*** Reading passage Section Begins ***

# Free Wine Label template



## MuscadinesAndMore (Nov 26, 2014)

I just bottled 5 gal. of Seible and some how lost my label template.
Does any one know where I can get a free template to my own labels?
Thanks,

Hans


----------



## Arne (Dec 4, 2014)

Avery.com.


----------



## corinth (Dec 5, 2014)

*labels*

Hi there,
I use avery and save it on their website.
*the below is their item 22809= 30 lables*
http://www.avery.com/avery/en_us/Search/?dimsearch=true&N=0&Ntk=All&Ntx=mode+matchall&Nty=0&Nr=AND%28SITESCHANNELS%3AAvery.com%29&msearch=true&Ntt=22809&GO3.x=11&GO3.y=18
*The other is 22826: these ARE LARGER*
http://www.avery.com/avery/en_us/Se...TESCHANNELS:Avery.com)&msearch=true&Ntt=22826

Also, can buy them at amazon for about $9.00 prime.
http://www.amazon.com/gp/product/B005IMARK8/ref=oh_aui_detailpage_o01_s00?ie=UTF8&psc=1

You can also import pictures from your computer

Hope this helps
Corinth.


----------



## bkisel (Dec 5, 2014)

I use Avery but print to regular ink jet paper, fix with clear acrylic spray, cut out and apply with glue..


----------



## beano (Dec 5, 2014)

bkisel said:


> I use Avery but print to regular ink jet paper, fix with clear acrylic spray, cut out and apply with glue..



Thats what I do if it's going out of the house. Blue painters tape and a sharpie otherwise. Low brow I know, but....works for me.

I have also printed out mini labels to affixe (spelling?) to the bottom of the bottle with scotch tape. Year, month, flavor, and ABV in about a six font.
It's amazing what you can do with font size (magnifing glass)!

*** Reading passage Section Ends ***

From the wine label thread above, please list the details beano prints on the mini labels taped to the bottom of the bottle.

*** Data excerpt Section Begins ***

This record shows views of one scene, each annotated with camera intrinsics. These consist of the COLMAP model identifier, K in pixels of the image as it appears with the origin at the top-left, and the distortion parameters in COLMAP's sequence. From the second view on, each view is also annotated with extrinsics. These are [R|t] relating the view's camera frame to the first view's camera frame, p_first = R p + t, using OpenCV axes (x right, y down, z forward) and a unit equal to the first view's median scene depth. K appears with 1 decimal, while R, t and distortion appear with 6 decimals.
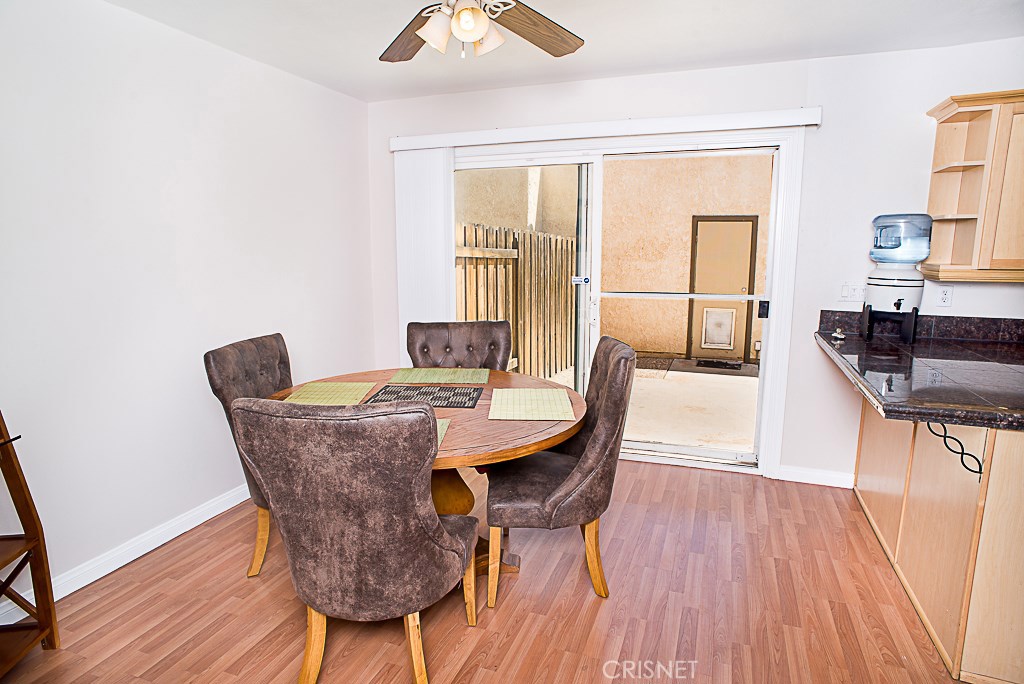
lens RADIAL K [[582.6, 0, 514.0], [0, 582.6, 345.3], [0, 0, 1]] dist [-0.030267, 0.002800]
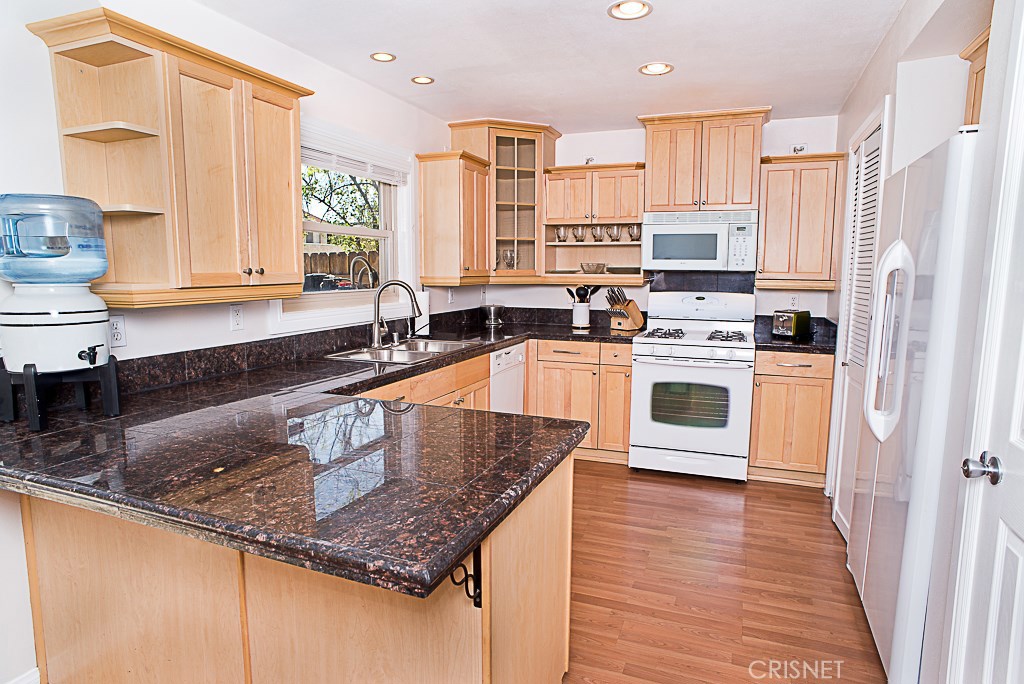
lens RADIAL K [[582.6, 0, 514.2], [0, 582.6, 340.9], [0, 0, 1]] dist [-0.030267, 0.002800]
pose [[0.032859, -0.121960, 0.991991, 0.119215], [0.167840, 0.979105, 0.114817, -0.078080], [-0.985266, 0.162723, 0.052642, 0.547672]]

*** Data excerpt Section Ends ***

▸ **Exercise response**
Year, month, flavor, and ABV.